**** EXERCISE INPUTS

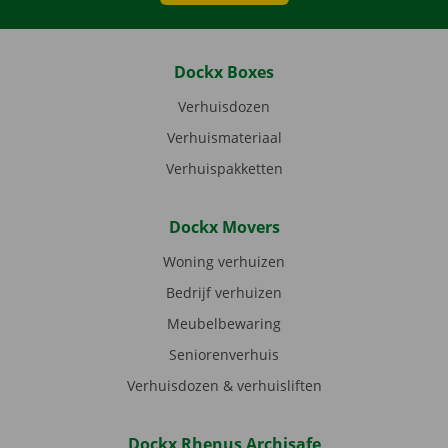
Dockx Boxes
Verhuisdozen
Verhuismateriaal
Verhuispakketten
Dockx Movers
Woning verhuizen
Bedrijf verhuizen
Meubelbewaring
Seniorenverhuis
Verhuisdozen & verhuisliften
Dockx Rhenus Archisafe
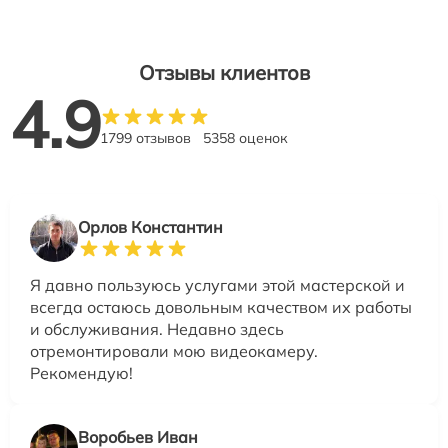
Отзывы клиентов
4.9
1799 отзывов
5358 оценок
Орлов Константин
Я давно пользуюсь услугами этой мастерской и
всегда остаюсь довольным качеством их работы
и обслуживания. Недавно здесь
отремонтировали мою видеокамеру.
Рекомендую!
Воробьев Иван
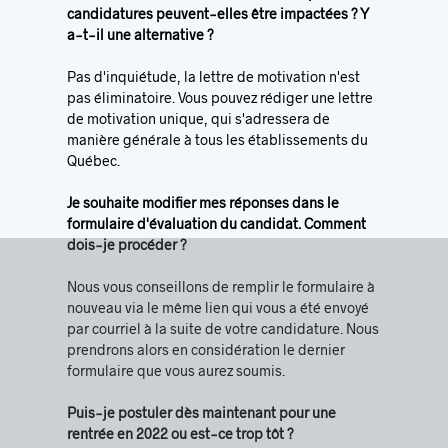
candidatures peuvent-elles être impactées ? Y
a-t-il une alternative ?
Pas d'inquiétude, la lettre de motivation n'est
pas éliminatoire. Vous pouvez rédiger une lettre
de motivation unique, qui s'adressera de
manière générale à tous les établissements du
Québec.
Je souhaite modifier mes réponses dans le
formulaire d'évaluation du candidat. Comment
dois-je procéder ?
Nous vous conseillons de remplir le formulaire à
nouveau via le même lien qui vous a été envoyé
par courriel à la suite de votre candidature. Nous
prendrons alors en considération le dernier
formulaire que vous aurez soumis.
Puis-je postuler dès maintenant pour une
rentrée en 2022 ou est-ce trop tôt ?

********

**EXERCISE DIRECTIONS**
The response must repeat exactly the lines above from the one with "Bedrijf verhuizen" through the one with "и обслуживания. Недавно здесь", including both, and must contain no pictures and no other text.

**RESPONSE BELOW**
Bedrijf verhuizen
Meubelbewaring
Seniorenverhuis
Verhuisdozen & verhuisliften
Dockx Rhenus Archisafe
Отзывы клиентов
4.9
1799 отзывов
5358 оценок
Орлов Константин
Я давно пользуюсь услугами этой мастерской и
всегда остаюсь довольным качеством их работы
и обслуживания. Недавно здесь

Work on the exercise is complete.